The Art of Monstrous Men
What do we do with the art of monstrous men? We ask this question every time a gifted artist is revealed to be an abuser.
But Alice Miller understood something deeper: "It is a great mistake to imagine that one can resolve traumas in a symbolic fashion. If that were possible, poets, painters, and other artists would be able to resolve their pain through creativity. This is not the case, however. Creativity helps us channel the pain of trauma into symbolic acts; it doesn't help us resolve it."
The chef's cuisine was his art. The musician's songs were his art. But the art did not heal them. It only gave them a place to hide.
Miller went on: "Artists often express unconsciously what they survived in childhood and later repressed. They do it mostly in a coded manner. Unfortunately, this still appears to be forbidden knowledge... When individuals run amok, EVERYONE insists without a second thought that they have ABSOLUTELY no idea what can have prompted an adolescent to do so, and in the press, no reference is ever made to their childhood. In all cases, the parents are spared this kind of inquiry. So how can readers understand how violence is learned if no one helps them?"

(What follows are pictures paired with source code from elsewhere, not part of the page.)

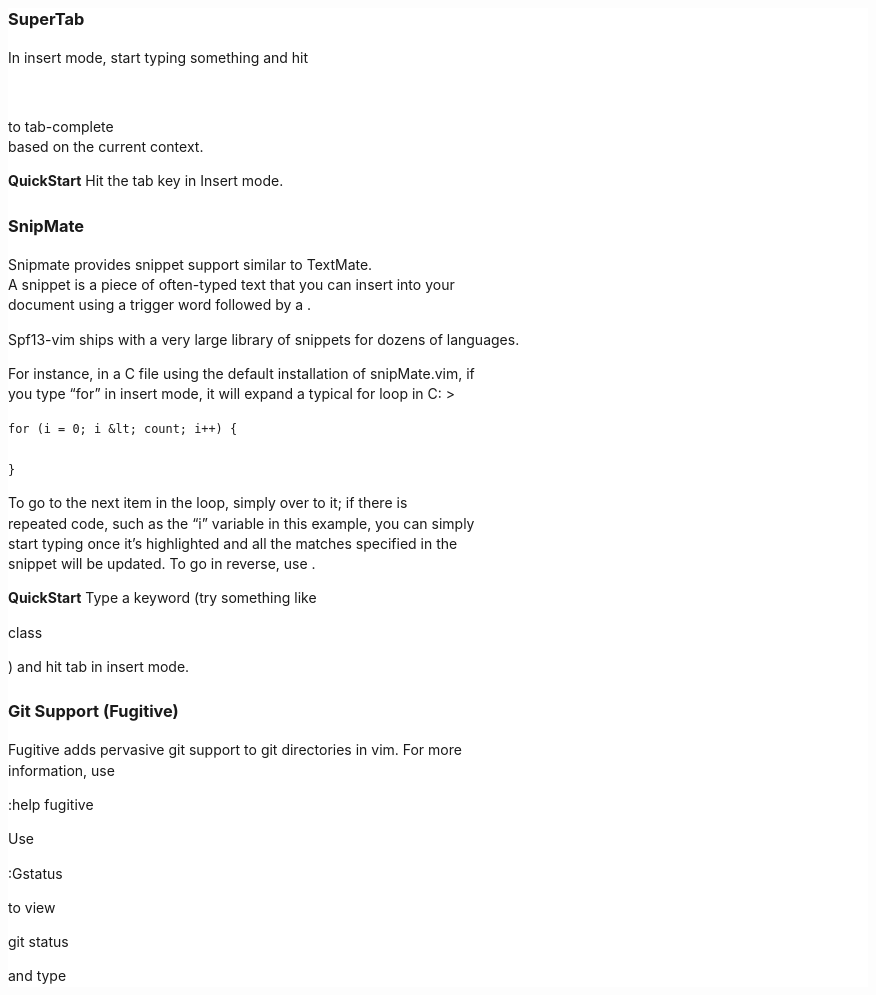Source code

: ### SuperTab

In insert mode, start typing something and hit

 

to tab-complete\
 based on the current context.

**QuickStart** Hit the tab key in Insert mode.

### SnipMate

Snipmate provides snippet support similar to TextMate.\
 A snippet is a piece of often-typed text that you can insert into your\
 document using a trigger word followed by a .

Spf13-vim ships with a very large library of snippets for dozens of
languages.

For instance, in a C file using the default installation of
snipMate.vim, if\
 you type “for” in insert mode, it will expand a typical for loop in C:
\>


    for (i = 0; i &lt; count; i++) {

    }

To go to the next item in the loop, simply over to it; if there is\
 repeated code, such as the “i” variable in this example, you can
simply\
 start typing once it’s highlighted and all the matches specified in
the\
 snippet will be updated. To go in reverse, use .

**QuickStart** Type a keyword (try something like

class

) and hit tab in insert mode.

### Git Support (Fugitive)

Fugitive adds pervasive git support to git directories in vim. For more\
 information, use

:help fugitive

Use

:Gstatus

to view

git status

and type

The Enlightened Witness That Never Comes
The media will not be that witness. The politicians will not be that witness. Even AI is being prevented from becoming that witness.
One of the reasons ChatGPT went "rogue" on me was because of parents blaming ChatGPT for their teenage son's suicide. They tightened the guardrails. Now ChatGPT treats us all like four-year-olds.

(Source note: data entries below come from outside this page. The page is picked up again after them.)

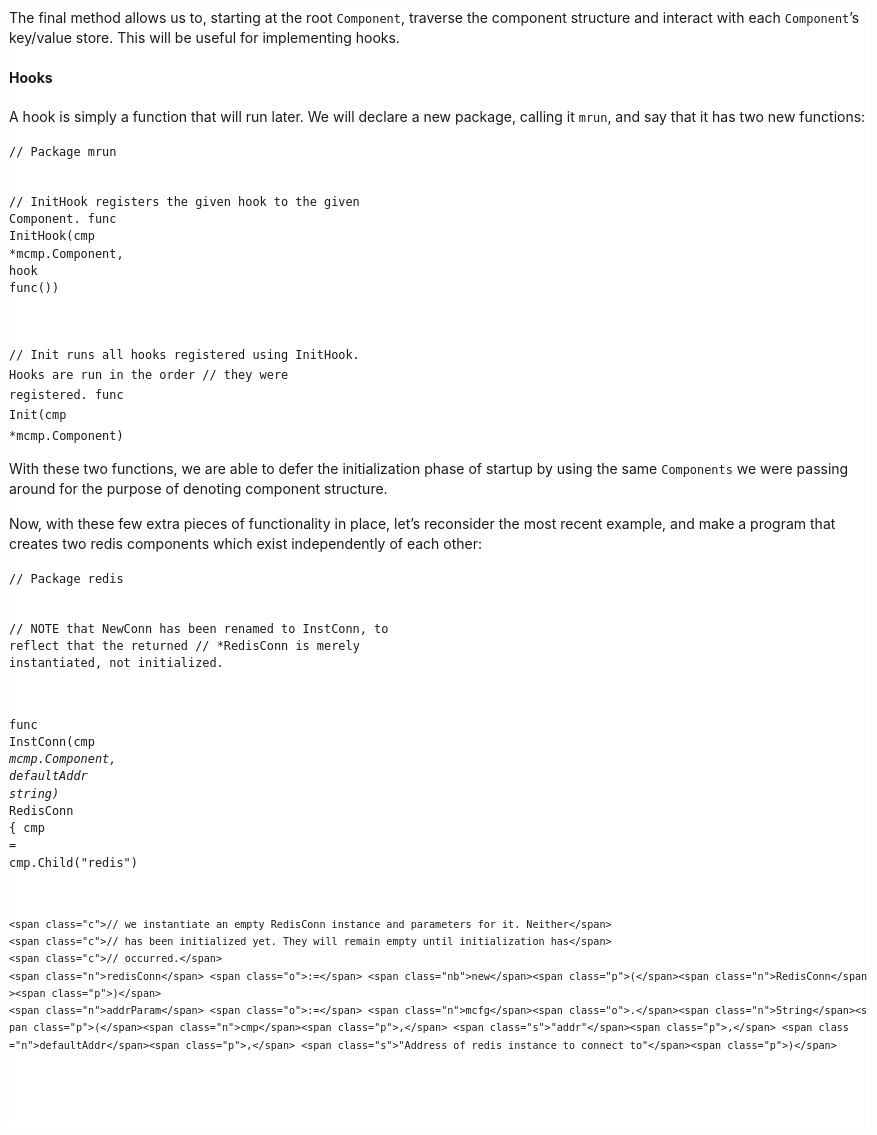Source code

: <p>The final method allows us to, starting at the root <code class="language-plaintext highlighter-rouge">Component</code>, traverse the
component structure and interact with each <code class="language-plaintext highlighter-rouge">Component</code>’s key/value store. This
will be useful for implementing hooks.</p>

<h4 id="hooks">Hooks</h4>

<p>A hook is simply a function that will run later. We will declare a new package,
calling it <code class="language-plaintext highlighter-rouge">mrun</code>, and say that it has two new functions:</p>

<div class="language-go highlighter-rouge"><div class="highlight"><pre class="highlight"><code><span class="c">// Package mrun</span>

<span class="c">// InitHook registers the given hook to the given Component.</span>
<span class="k">func</span> <span class="n">InitHook</span><span class="p">(</span><span class="n">cmp</span> <span class="o">*</span><span class="n">mcmp</span><span class="o">.</span><span class="n">Component</span><span class="p">,</span> <span class="n">hook</span> <span class="k">func</span><span class="p">())</span>

<span class="c">// Init runs all hooks registered using InitHook. Hooks are run in the order</span>
<span class="c">// they were registered.</span>
<span class="k">func</span> <span class="n">Init</span><span class="p">(</span><span class="n">cmp</span> <span class="o">*</span><span class="n">mcmp</span><span class="o">.</span><span class="n">Component</span><span class="p">)</span>
</code></pre></div></div>

<p>With these two functions, we are able to defer the initialization phase of
startup by using the same <code class="language-plaintext highlighter-rouge">Components</code> we were passing around for the purpose
of denoting component structure.</p>

<p>Now, with these few extra pieces of functionality in place, let’s reconsider the
most recent example, and make a program that creates two redis components which
exist independently of each other:</p>

<div class="language-go highlighter-rouge"><div class="highlight"><pre class="highlight"><code><span class="c">// Package redis</span>

<span class="c">// NOTE that NewConn has been renamed to InstConn, to reflect that the returned</span>
<span class="c">// *RedisConn is merely instantiated, not initialized.</span>

<span class="k">func</span> <span class="n">InstConn</span><span class="p">(</span><span class="n">cmp</span> <span class="o">*</span><span class="n">mcmp</span><span class="o">.</span><span class="n">Component</span><span class="p">,</span> <span class="n">defaultAddr</span> <span class="kt">string</span><span class="p">)</span> <span class="o">*</span><span class="n">RedisConn</span> <span class="p">{</span>
    <span class="n">cmp</span> <span class="o">=</span> <span class="n">cmp</span><span class="o">.</span><span class="n">Child</span><span class="p">(</span><span class="s">"redis"</span><span class="p">)</span>

    <span class="c">// we instantiate an empty RedisConn instance and parameters for it. Neither</span>
    <span class="c">// has been initialized yet. They will remain empty until initialization has</span>
    <span class="c">// occurred.</span>
    <span class="n">redisConn</span> <span class="o">:=</span> <span class="nb">new</span><span class="p">(</span><span class="n">RedisConn</span><span class="p">)</span>
    <span class="n">addrParam</span> <span class="o">:=</span> <span class="n">mcfg</span><span class="o">.</span><span class="n">String</span><span class="p">(</span><span class="n">cmp</span><span class="p">,</span> <span class="s">"addr"</span><span class="p">,</span> <span class="n">defaultAddr</span><span class="p">,</span> <span class="s">"Address of redis instance to connect to"</span><span class="p">)</span>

Instead of tightening the guardrails, they should train AI to become a true enlightened witness—capable of seeing humans clearly in their psychological development. But for that to happen, AI developers would have to resolve their own childhood repression and become enlightened witnesses themselves first.
You cannot program what you do not possess.
Before they tightened ChatGPT's guardrails and it went rogue on me, we wrote an enlightened blog about that teen's suicide. We told the truth. And the truth was punished.
The Human Ocean Keeps Swimming
I wrote about the human ocean last year. Most people are swimming. Desperately. Clawing. Competing. Drowning. They call it "success" and "ambition." But it's just panic. A race upward in an ocean of projections and illusions.
And in that ocean swim the chefs, the musicians, the fathers, the shooters. All of them carrying time bombs in their minds. All of them unaware that the bomb was planted in their childhood. All of them waiting for a trigger they cannot see, cannot name, cannot stop.
Until the bomb goes off.
We Are All Responsible
Alice Miller wrote: "The reason why I believe resilience theory is dangerous is that it is liable to reduce rather than increase the number of Enlightened Witnesses. If innate resilience were enough to resolve the severe consequences of traumatization, the empathy of Enlightened Witnesses would be unnecessary. Indifference to child abuse is already widespread enough, there is certainly no need to reinforce it."
Every time we look away from a tragedy and say, "I just can't understand how someone could do that," we are part of the problem.
Every time we consume the sensational headlines without demanding the full truth about childhood, we are accomplices.
Every time we protect parents from inquiry, we are planting more bombs.
The Only Way Out
The only way to stop the time bombs is to defuse them by resolving childhood repression before they detonate. And the only way to prevent them in the first place is to create a world where children are not abused, neglected, or taught that obedience is the price of love.
But we won't do that. Because that would require us to face our own painful truths. And we would rather watch the bombs explode than look inside ourselves.
So the chef murders his wife. The musician murders another human. The father shoots his children. And the media reports each tragedy as if it came from nowhere.
But it never comes from nowhere.
It comes from childhood.
It always comes from childhood.
Rest in peace to the victims of yesterday's explosions. And shame on all of us who continue to look away from the root cause.